*Exercise A*: In the forum thread about testing a series for convergence, why does the person asking the question set aside the Ratio test?
*Exercise B*: Continue the forum thread about testing a series for convergence from the point where it stops.

*Text excerpt*:

################

Question

Help with determining convergence test. I cant figure out which test to use. I tried the Ratio test and it turns out realllllllllly ugly. I have a feeling that I am going to have to use comparison, but I am kinda stuck.. Here is the series..

\[\sum_{n=1}^{\infty}(2n+6)/\sqrt{6n^4+4n+4}\]

Answer 1

i would say sqrt(6n^4 is almost like sqrt3n^2 and one n would cancel and it would like like 1/n which diverges

Answer 2

but i could be very very wrong

Answer 3

Divide the top and bottom by n, so the top becomes 2+6/n and on the bottom (by dividing by n=sqrt(n^2)) you get sqrt(6n^2+4/n+4/n^2). As n goes to infinity the bottom has a positive n and the top has one factor less, meaning after each iteration (increasing n by 1) the sequence is getting smaller. It's converging, I believe.

Answer 4

lim would = 0 which would be convergent according to the test for divergence

Answer 5

it diverges...NoxiPro thinking is spot on. One could do a comparison test to prove this.

Answer 6

'Sum::div: Sum does not converge'

Mathematica 8.0 agrees with me ;)

################

*Data listing*:

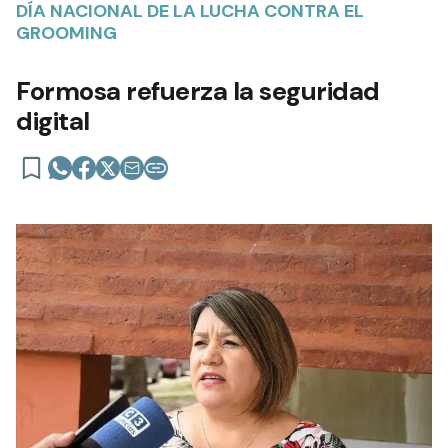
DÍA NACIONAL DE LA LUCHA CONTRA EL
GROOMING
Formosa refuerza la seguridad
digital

################

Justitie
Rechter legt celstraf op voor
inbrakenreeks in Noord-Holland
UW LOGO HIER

################

*Exercise output A*: They tried the Ratio test, and it turned out very ugly. That led them to suspect they would need a comparison test instead.

*Exercise output B*:
Answer 7

he was on til after the 1/n part. As you go to infinity with something that has 1/n the sequence gets smaller with each iteration, which means it will converge to a point..

Answer 8

thanks zarkon.

Answer 9

1/n diverges because it is a harmonic series

Answer 10

he was doing a quick comparison with 1/n

\[\sum_{n=1}^\infty\frac{1}{n}\] diverges

Answer 11

Yes: http://en.wikipedia.org/wiki/Harmonic_series_(mathematics)

Answer 12

But what would i use to compare it to do comparison test

Answer 13

why does that diverge? That would be 1+.5+.25+.125...right..converging to 1..?

Answer 14

For ease sake im going to use A for num and B for denom.. Would I just say a/b>1/b and then find the limit as n->infin?

Answer 15

well, to 2, not one..

Answer 16

physopholy: Read the wikipedia article, there is a very easy to understand proof of divergence of the harmonic series.

Answer 17

for \[n\geq1\]

\[\frac{2n+6}{\sqrt{6n^4+4n+4}}\geq\frac{2n}{\sqrt{6n^4+4n+4}}\geq\frac{2n}{\sqrt{6n^4+4n^4+4n^4}}=\frac{2n}{\sqrt{14n^4}}\]

\[=\frac{2n}{\sqrt{14}n^2}=\frac{2}{\sqrt{14}}\frac{1}{n}\]

Answer 18

1 +(1/2+1/3+1/4+1/5)=1+(60+40+30+24/120)>1
so its like 1+1 and you keep grouping terms to get >1 and since you go forever you can always collect terms to add "1"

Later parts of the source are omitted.